Composite

Part:BBa_K3598022

Designed by: Ruijuan Xiang   Group: iGEM20_Beijing_4ELEVEN   (2020-10-23)


LacI_LacI promoter_T7 promoter_lac operator_RBS lib_mTyr-CNK_T7 terminator


This part was improved from part BBa_K3089006--mTyr-CNK tyrosinase

This is the RBS lib construction system for mTyr-CNK expression. The T7 promoter is regulated by lacI repressor through lacO operator to control the expression of mTyr-CNK. The system is used to produce mTyr-CNK, so we construct a RBS library to improve the yield of mTyr-CNK.


Experiments and Results

We have improved the previous part BBa_K3089006 by using a series of new RBSs that differ in their expression efficiencies in expressing tyrosinase mTyr-CNK.

We began with randomly arranging six pairs in the system's RBS sequence TAAGTATAAGNNNNNNATAT, and verifying the resulting RBSs' strengths with RBS calculator. 15 of the strongest RBSs from verification are taken into our RBS library.

Figure 1. Overall design of our RBS library

These RBSs are then integrated into the expression system of mTyr-CNK through Goldengate, transformed into E. coli BL21 along with the original part BBa_K3089006 as control group.

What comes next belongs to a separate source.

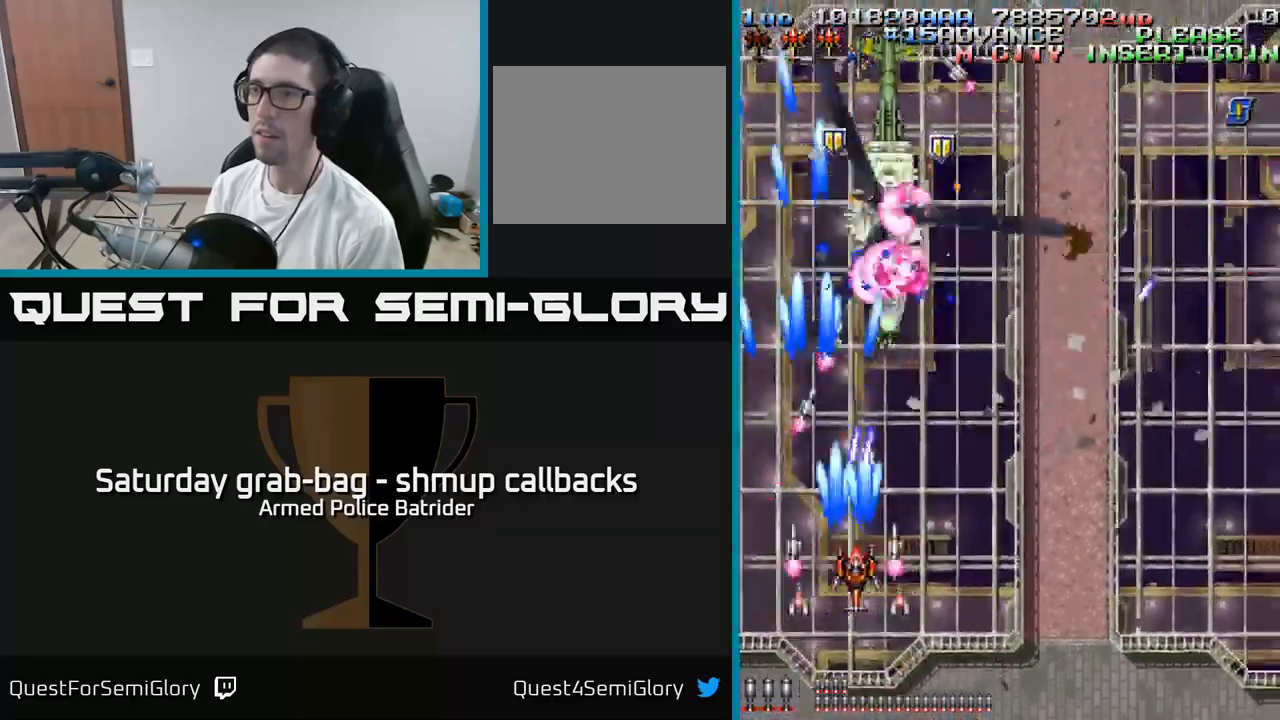
{"buttons": ["A", "DPAD_UP"], "left_stick": "center", "right_stick": "center", "events": [[150, "DPAD_DOWN", "down"], [167, "DPAD_RIGHT", "up"], [283, "DPAD_DOWN", "up"], [300, "DPAD_LEFT", "down"], [350, "DPAD_UP", "down"], [383, "DPAD_LEFT", "up"]]}
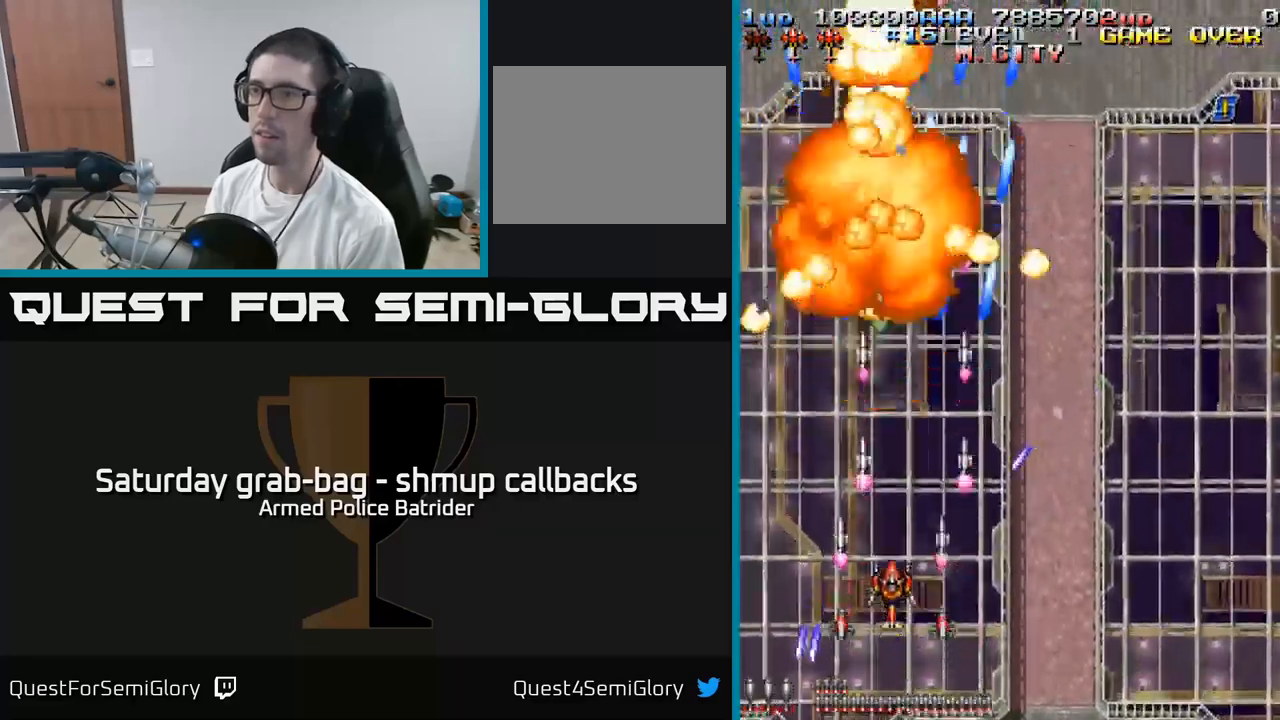
{"buttons": ["A", "DPAD_RIGHT"], "left_stick": "center", "right_stick": "center", "events": [[17, "DPAD_UP", "up"], [33, "DPAD_DOWN", "down"], [150, "DPAD_LEFT", "down"], [217, "DPAD_DOWN", "up"], [250, "DPAD_UP", "down"], [367, "DPAD_LEFT", "up"], [417, "DPAD_RIGHT", "down"], [450, "DPAD_UP", "up"]]}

All the strains were cultivated in LB medium with 0.5mM IPTG, 25°C, for 20 hours. 100 mL culture were collected for proteins purification. Then the products are verified by SDS-PAGE and quantified through BCA assay.

Figure 2. SDS-PAGE gel of our RBS library

In the results, we have succeeded in improving the production of mTyr-CNK. From the SDS-PAGE, we can clearly identify correct bands of mTyr-CNK (Figure 2). In BCA assay results , 6 of the 15 RBSs have improved the tyrosinase yield, the highest one is about 4 times to the control (Figure 3).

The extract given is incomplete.